Natürlich könnt ihr auch in bekannter Manier euren Charakter aufwerten. Ihr findet zum einen Relikte in platzenden Gargoyles (?!), die ihr bei euch tragen könnt. Sind genug Gegner erledigt, werden die aktiven Relikte stärker. Doch auch dauerhaft kann Dante etwas hinzulernen: hierzu dienen die Seelen, die jeder Gegner mit seinem letzten Atemzug aushaucht. Diese Seelen könnt ihr dann in zwei verschiedenen Skillbäumen anlegen, eine unheilige oder heilige Spielweise könnt ihr für euch wählen, oder auch ein Zwischending aus beidem. Leider nehmen diese kleinen, moralischen Entscheidungen keinen Einfluss auf den Verlauf eurer Reise und sind eher ein Lückenfüller. Unter gewissen Gegner könnt ihr eure Gegner und auch andere arme Sünder wie Pontius Pilatus, oder Friedrich II. bestrafen bzw. erlösen um neue Erfahrungsstufen im Skillbaum freizuschalten und somit später besonders starke aktive und passive Fähigkeiten freischalten zu können. Auch erlernt ihr von wichtigen Charakteren aus Dantes Leben oder im Austausch für Seelen den einen oder anderen Magieangriff, wie z.B. Gegner betäuben oder Schutzschilde, erlernen. Doch leider sind diese für den erfahrenen Zocker oft nur ein Beiwerk, denn die stärksten Angriffe erhaltet ihr gleich zu Beginn. Auch die verlängerbaren Kombos werden oft nicht benötigt, teilweise sorgen sie sogar dafür, dass ihr unfreiwillig mit euren Sprungangriffen über Ziel hinausschießt und im Abgrund landet, was bei Dante’s Inferno leider stets Game Over bedeutet, und ihr bei einem (fair und zahlreich platzierten) Checkpoint wieder einsteigen müsst. Ebenso überflüssig erscheint auch das Minispiel, wenn ihr Sünder erlöst. Hier müsst ihr wie bei Guitar Hero heranfliegende Kreise mit euren Controllertasten nachspielen. Hierdurch verkommt die ansonsten gute und düstere Atmosphäre unfreiwillig zur Lächerlichkeit.

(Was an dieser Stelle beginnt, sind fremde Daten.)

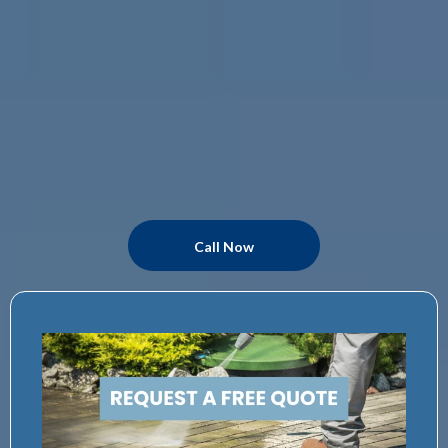
Call Now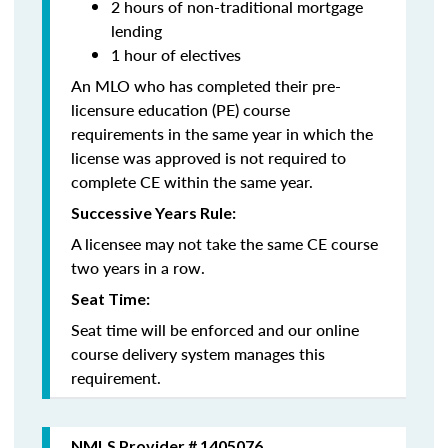
2 hours of non-traditional mortgage
lending
1 hour of electives
An MLO who has completed their pre-
licensure education (PE) course
requirements in the same year in which the
license was approved is not required to
complete CE within the same year.
Successive Years Rule:
A licensee may not take the same CE course
two years in a row.
Seat Time:
Seat time will be enforced and our online
course delivery system manages this
requirement.
NMLS Provider # 1405076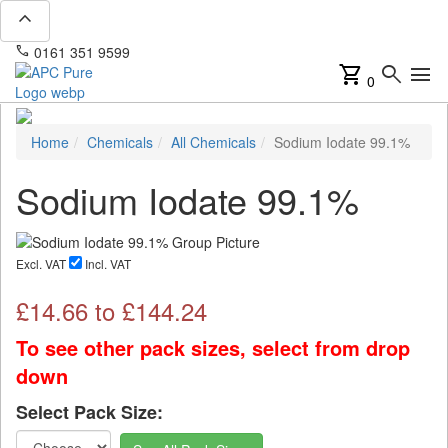
expand_less
phone
mail
0161 351 9599
info@apcpure.com
shopping_cart
search
menu
0
Home
Chemicals
All Chemicals
Sodium Iodate 99.1%
Sodium Iodate 99.1%
Excl. VAT
Incl. VAT
£
14.66
to £
144.24
To see other pack sizes, select from drop
down
Select Pack Size: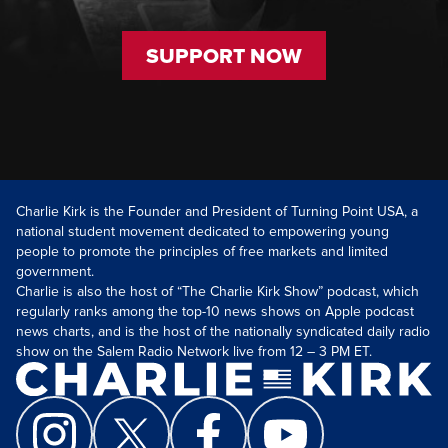
SUPPORT NOW
Charlie Kirk is the Founder and President of Turning Point USA, a
national student movement dedicated to empowering young
people to promote the principles of free markets and limited
government.
Charlie is also the host of “The Charlie Kirk Show” podcast, which
regularly ranks among the top-10 news shows on Apple podcast
news charts, and is the host of the nationally syndicated daily radio
show on the Salem Radio Network live from 12 – 3 PM ET.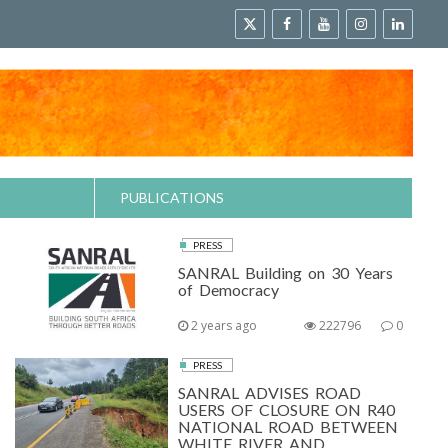
PUBLICATIONS
PRESS
SANRAL Building on 30 Years
of Democracy
2 years ago
222796
0
PRESS
SANRAL ADVISES ROAD
USERS OF CLOSURE ON R40
NATIONAL ROAD BETWEEN
WHITE RIVER AND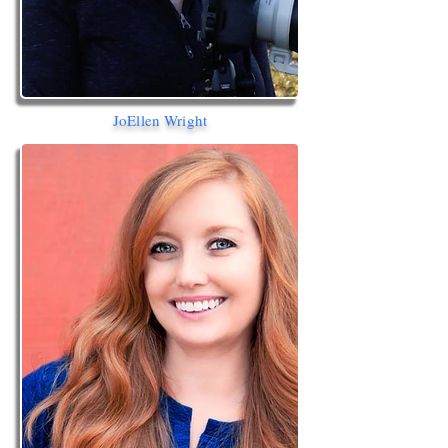
JoEllen Wright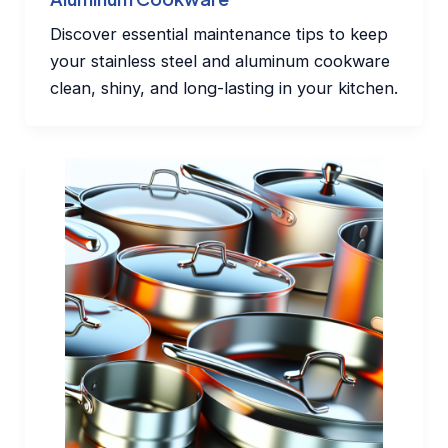
Discover essential maintenance tips to keep
your stainless steel and aluminum cookware
clean, shiny, and long-lasting in your kitchen.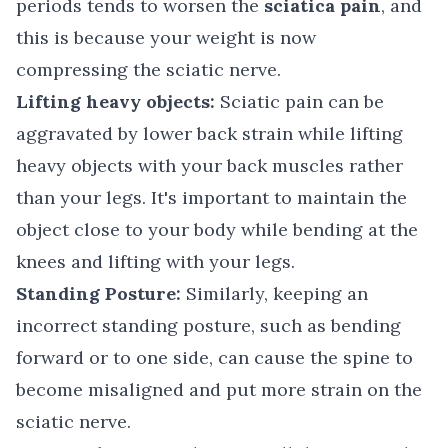
periods tends to worsen the
sciatica pain
, and
this is because your weight is now
compressing the sciatic nerve.
Lifting heavy objects:
Sciatic pain can be
aggravated by lower back strain while lifting
heavy objects with your back muscles rather
than your legs. It's important to maintain the
object close to your body while bending at the
knees and lifting with your legs.
Standing Posture:
Similarly, keeping an
incorrect standing posture, such as bending
forward or to one side, can cause the spine to
become misaligned and put more strain on the
sciatic nerve.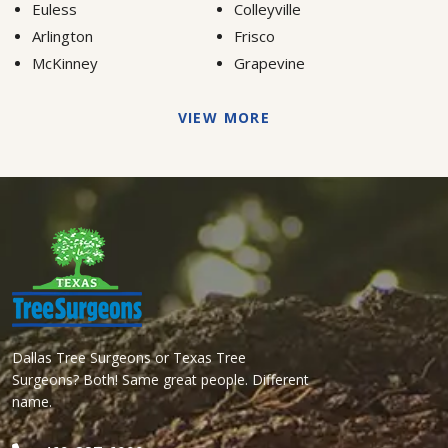
Euless
Colleyville
Arlington
Frisco
McKinney
Grapevine
VIEW MORE
Dallas Tree Surgeons or Texas Tree
Surgeons? Both! Same great people. Different
name.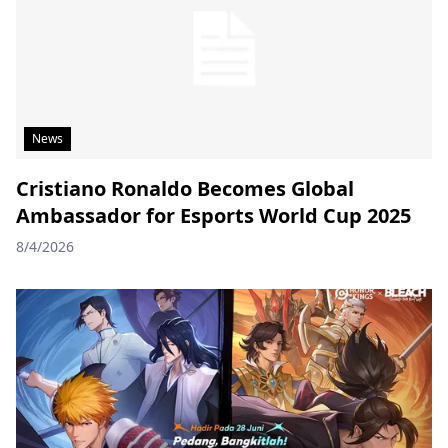
News
Cristiano Ronaldo Becomes Global
Ambassador for Esports World Cup 2025
8/4/2026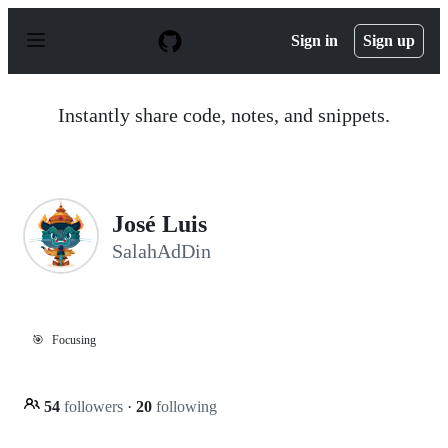
S
k
Sign in
Sign up
i
p
t
o
Instantly share code, notes, and snippets.
c
o
n
t
e
n
José Luis
t
SalahAdDin
🎯
Focusing
54
followers
·
20
following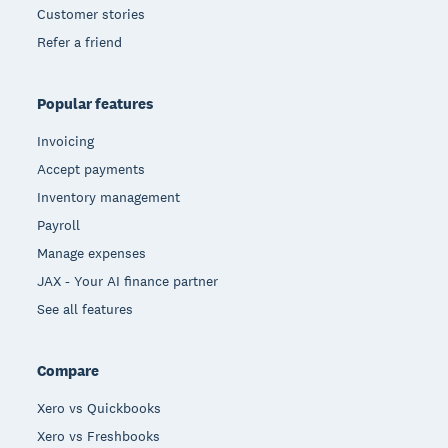
Customer stories
Refer a friend
Popular features
Invoicing
Accept payments
Inventory management
Payroll
Manage expenses
JAX - Your AI finance partner
See all features
Compare
Xero vs Quickbooks
Xero vs Freshbooks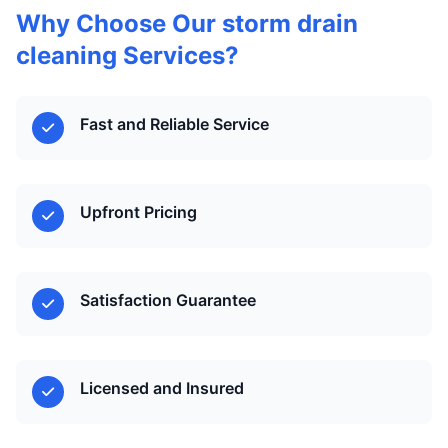
Why Choose Our storm drain
cleaning Services?
Fast and Reliable Service
Upfront Pricing
Satisfaction Guarantee
Licensed and Insured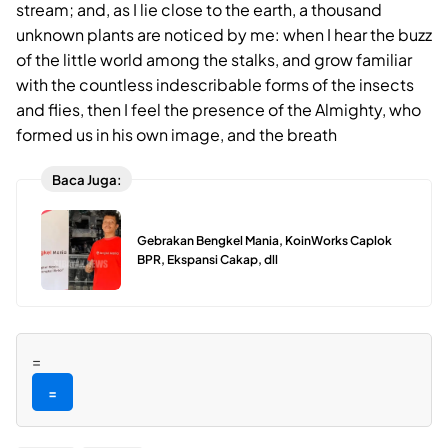
stream; and, as I lie close to the earth, a thousand
unknown plants are noticed by me: when I hear the buzz
of the little world among the stalks, and grow familiar
with the countless indescribable forms of the insects
and flies, then I feel the presence of the Almighty, who
formed us in his own image, and the breath
Baca Juga:
Gebrakan Bengkel Mania, KoinWorks Caplok
BPR, Ekspansi Cakap, dll
=
=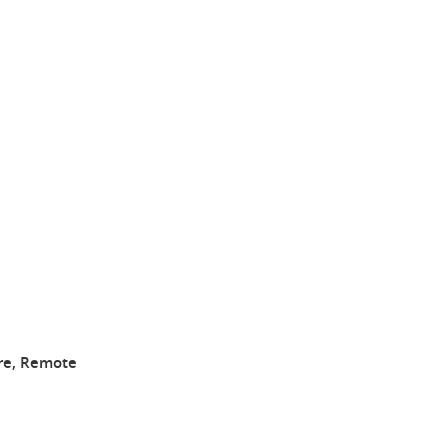
ire, Remote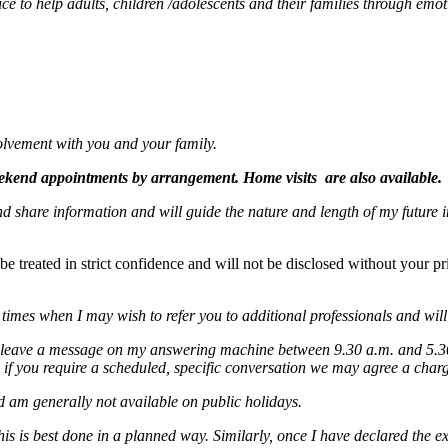
ice to help adults, children /adolescents and their families through emoti
olvement with you and your family.
eekend appointments by arrangement. Home visits are also available.
nd share information and will guide the nature and length of my future i
treated in strict confidence and will not be disclosed without your prior
 times when I may wish to refer you to additional professionals and will
 leave a message on my answering machine between 9.30 a.m. and 5.30 p
 if you require a scheduled, specific conversation we may agree a charge
d am generally not available on public holidays.
is is best done in a planned way. Similarly, once I have declared the ex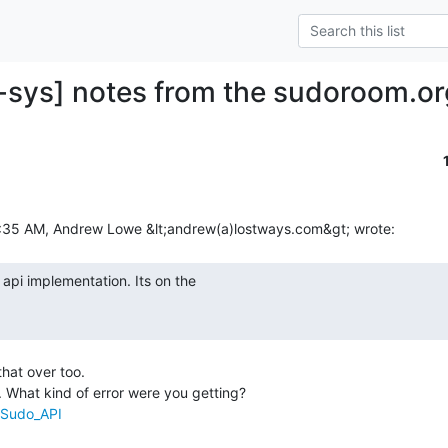
-sys] notes from the sudoroom.or
that over too.

/Sudo_API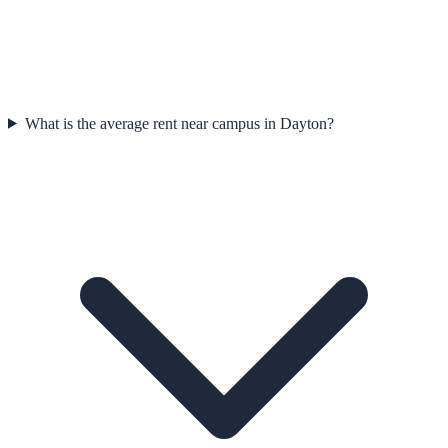
What is the average rent near campus in Dayton?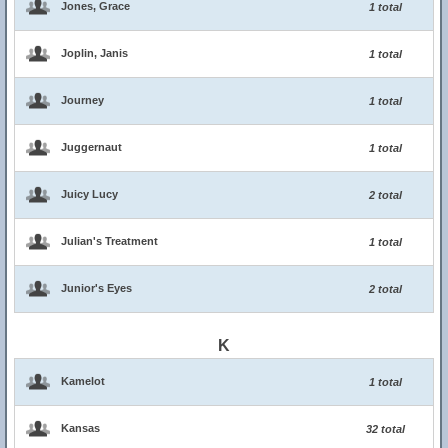
Jones, Grace
1 total
Joplin, Janis
1 total
Journey
1 total
Juggernaut
1 total
Juicy Lucy
2 total
Julian's Treatment
1 total
Junior's Eyes
2 total
K
Kamelot
1 total
Kansas
32 total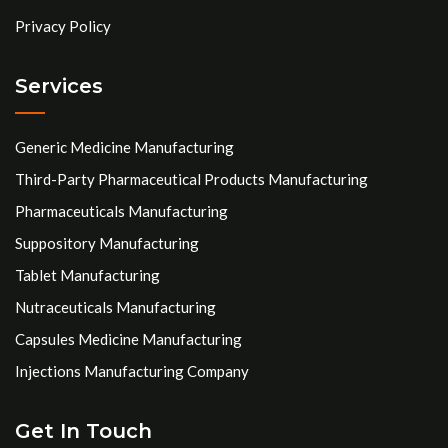
Privacy Policy
Services
Generic Medicine Manufacturing
Third-Party Pharmaceutical Products Manufacturing
Pharmaceuticals Manufacturing
Suppository Manufacturing
Tablet Manufacturing
Nutraceuticals Manufacturing
Capsules Medicine Manufacturing
Injections Manufacturing Company
Get In Touch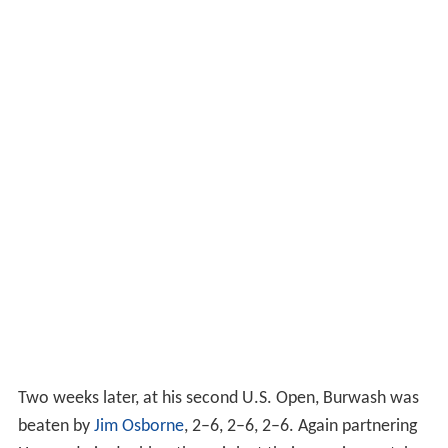
Two weeks later, at his second U.S. Open, Burwash was
beaten by
Jim Osborne
, 2–6, 2–6, 2–6. Again partnering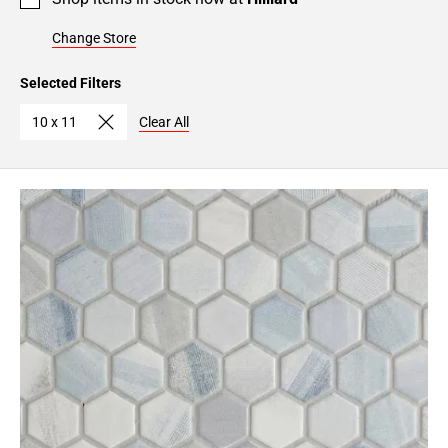
Change Store
Selected Filters
10 x 11
Clear All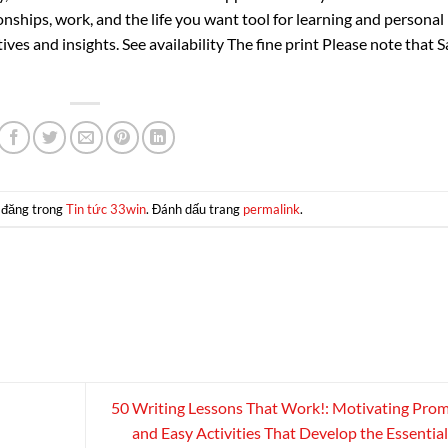
ships, work, and the life you want tool for learning and personal
es and insights. See availability The fine print Please note that S
 đăng trong
Tin tức 33win
. Đánh dấu trang
permalink
.
50 Writing Lessons That Work!: Motivating Pro
and Easy Activities That Develop the Essential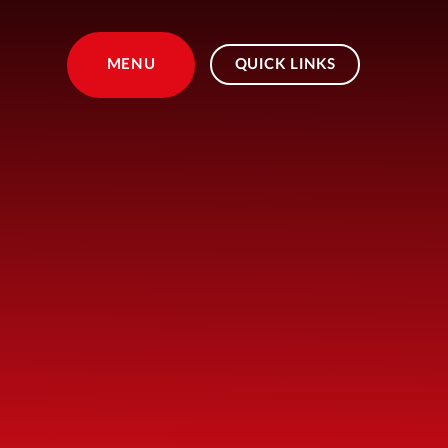
Skip to content ↓
MENU
QUICK LINKS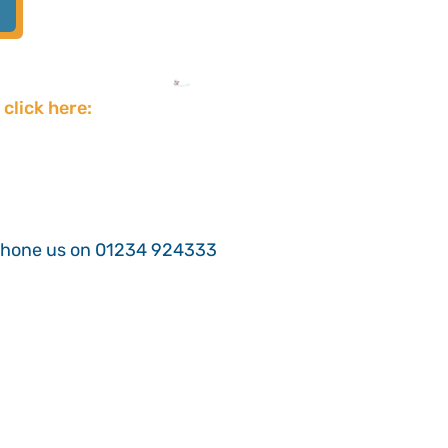
 click here:
phone us on 01234 924333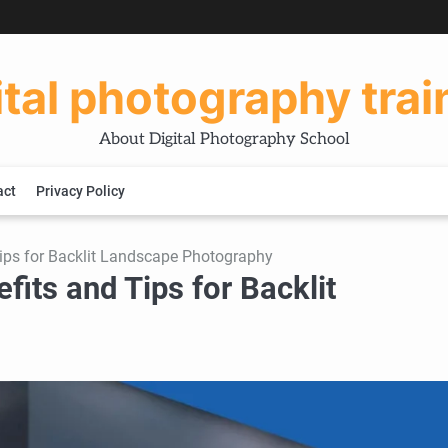
ital photography trai
About Digital Photography School
act
Privacy Policy
Tips for Backlit Landscape Photography
fits and Tips for Backlit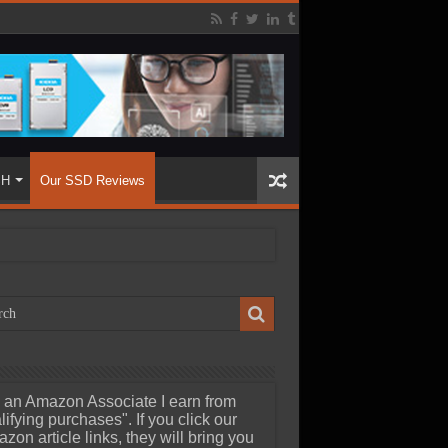
SH
Our SSD Reviews
 an Amazon Associate I earn from
lifying purchases". If you click our
zon article links, they will bring you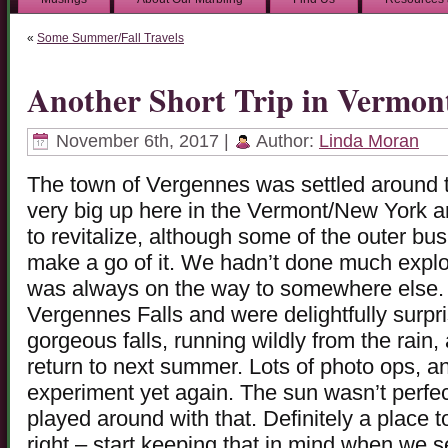
«
Some Summer/Fall Travels
Another Short Trip in Vermon
November 6th, 2017 |
Author:
Linda Moran
The town of Vergennes was settled around 
very big up here in the Vermont/New York
to revitalize, although some of the outer bu
make a go of it. We hadn’t done much explor
was always on the way to somewhere else. T
Vergennes Falls and were delightfully surpr
gorgeous falls, running wildly from the rain
return to next summer. Lots of photo ops, a
experiment yet again. The sun wasn’t perfe
played around with that. Definitely a place 
right – start keeping that in mind when we se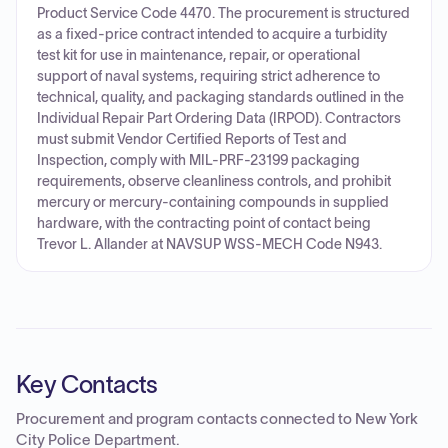
Product Service Code 4470. The procurement is structured
as a fixed-price contract intended to acquire a turbidity
test kit for use in maintenance, repair, or operational
support of naval systems, requiring strict adherence to
technical, quality, and packaging standards outlined in the
Individual Repair Part Ordering Data (IRPOD). Contractors
must submit Vendor Certified Reports of Test and
Inspection, comply with MIL-PRF-23199 packaging
requirements, observe cleanliness controls, and prohibit
mercury or mercury-containing compounds in supplied
hardware, with the contracting point of contact being
Trevor L. Allander at NAVSUP WSS-MECH Code N943.
Key Contacts
Procurement and program contacts connected to
New York
City Police Department
.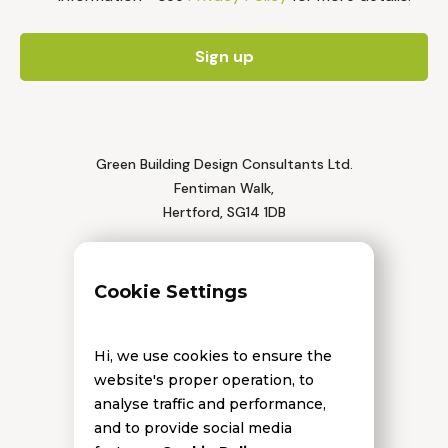
Green Building Design Consultants Ltd.
Fentiman Walk,
Hertford, SG14 1DB
Tel: 01992 552 111
Cookie Settings
Hi, we use cookies to ensure the
website's proper operation, to
analyse traffic and performance,
and to provide social media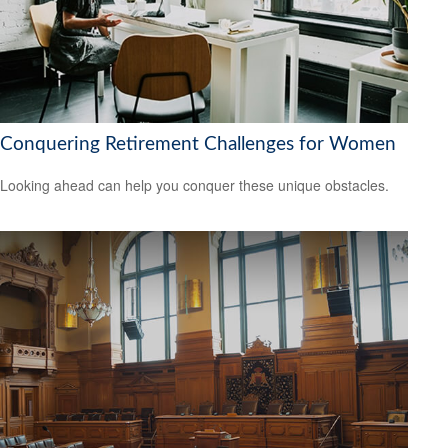
Conquering Retirement Challenges for Women
Looking ahead can help you conquer these unique obstacles.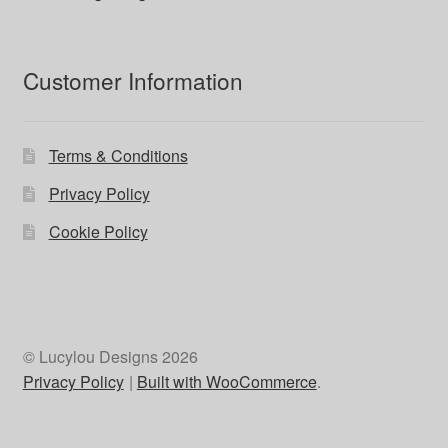
Customer Information
Terms & Conditions
Privacy Policy
Cookie Policy
© Lucylou Designs 2026
Privacy Policy
Built with WooCommerce
.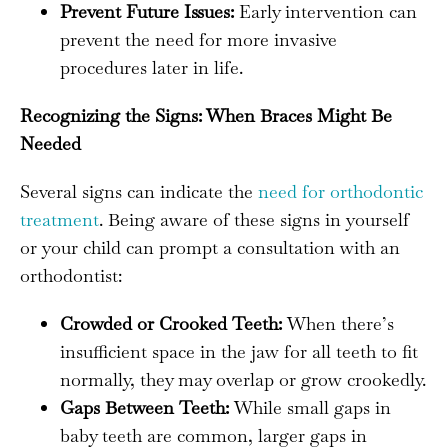
Prevent Future Issues:
Early intervention can
prevent the need for more invasive
procedures later in life.
Recognizing the Signs: When Braces Might Be
Needed
Several signs can indicate the
need for orthodontic
treatment
. Being aware of these signs in yourself
or your child can prompt a consultation with an
orthodontist:
Crowded or Crooked Teeth:
When there’s
insufficient space in the jaw for all teeth to fit
normally, they may overlap or grow crookedly.
Gaps Between Teeth:
While small gaps in
baby teeth are common, larger gaps in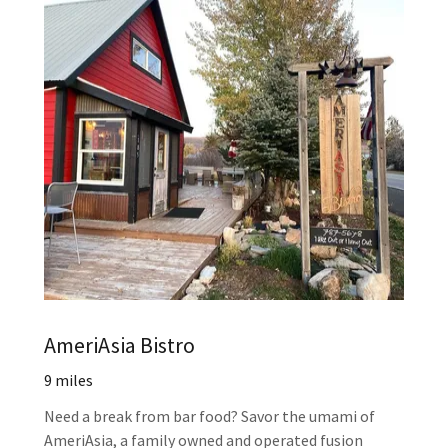
AmeriAsia Bistro
9 miles
Need a break from bar food? Savor the umami of
AmeriAsia, a family owned and operated fusion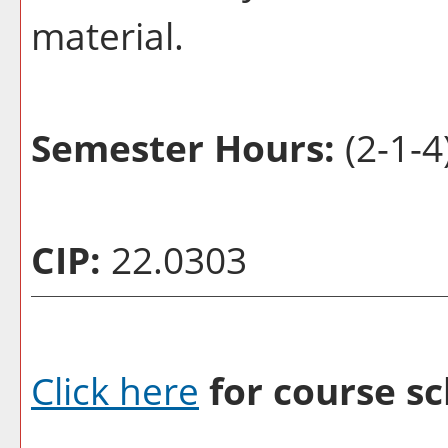
material.
Semester Hours:
(2-1-4
CIP:
22.0303
Click here
for course sc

Doch trotz kleinen Mängel und wenig Neuem ist das Spiel ein wirklich rundes Erlebnis, dass eine kurze aber gut erzählte Geschichte rund um Alighieris Werk spinnt. Der kommende DLC mit selbst gestaltbaren Level und Zweispieler-Coop könnten auch noch gut ankommen. Die im Spiel vermittelte Winzigkeit von Dante und seine Rolle als tragischer Held wird einem jederzeit bewusst gemacht und auch die mit Zeichentrick-Schnipseln beleuchtete Vergangenheit von Dante sind die Punkte mit denen das Spiel wirklich punkten kann. Dass die Entwickler aus dem literarischen Dante nun einen sündigen Kreuzritter gemacht haben, fällt überhaupt nicht negativ auf, im Gegenteil sogar wirken die Hauptpersonen lebendig und plausibel. Achja, der Bonus-Inhalt der Death Edition ist wirklich ein echtes Schmankerl, leider gibt es diese nur im europäischen Umland. Hier besteht wirklich Vorbild-Charakter. Bitte öfters mal mehr davon. Der dort enthaltene, herrlich schaurige Soundtrack fügt sich wunderbar zu einem Gesamtbild ein und alles in allem ist Dante’s Inferno eine gute Unterhaltung für ein Wochenende, und es lohnt sich wirklich für Genrefans in diese Hölle abzutauchen. Daher bekommt Dante’s Inferno von mir mit einem zugedrückten Auge eines historisch Interessierten 8 von 10 Punkten, wenn ihr aber mit der “Göttlichen Komödie” nichts anfangen könnt, so würde es eher 7,5 Punkte bekommen. Dort wird eine Bindung an die Spielwelt einfach nicht so stark sein.
P.S. Den tollen Review-Banner hab ich zwischenzeitlich irgendwie verschlampt, da werd ich mich bei Gelegenheit mal wieder ransetzen.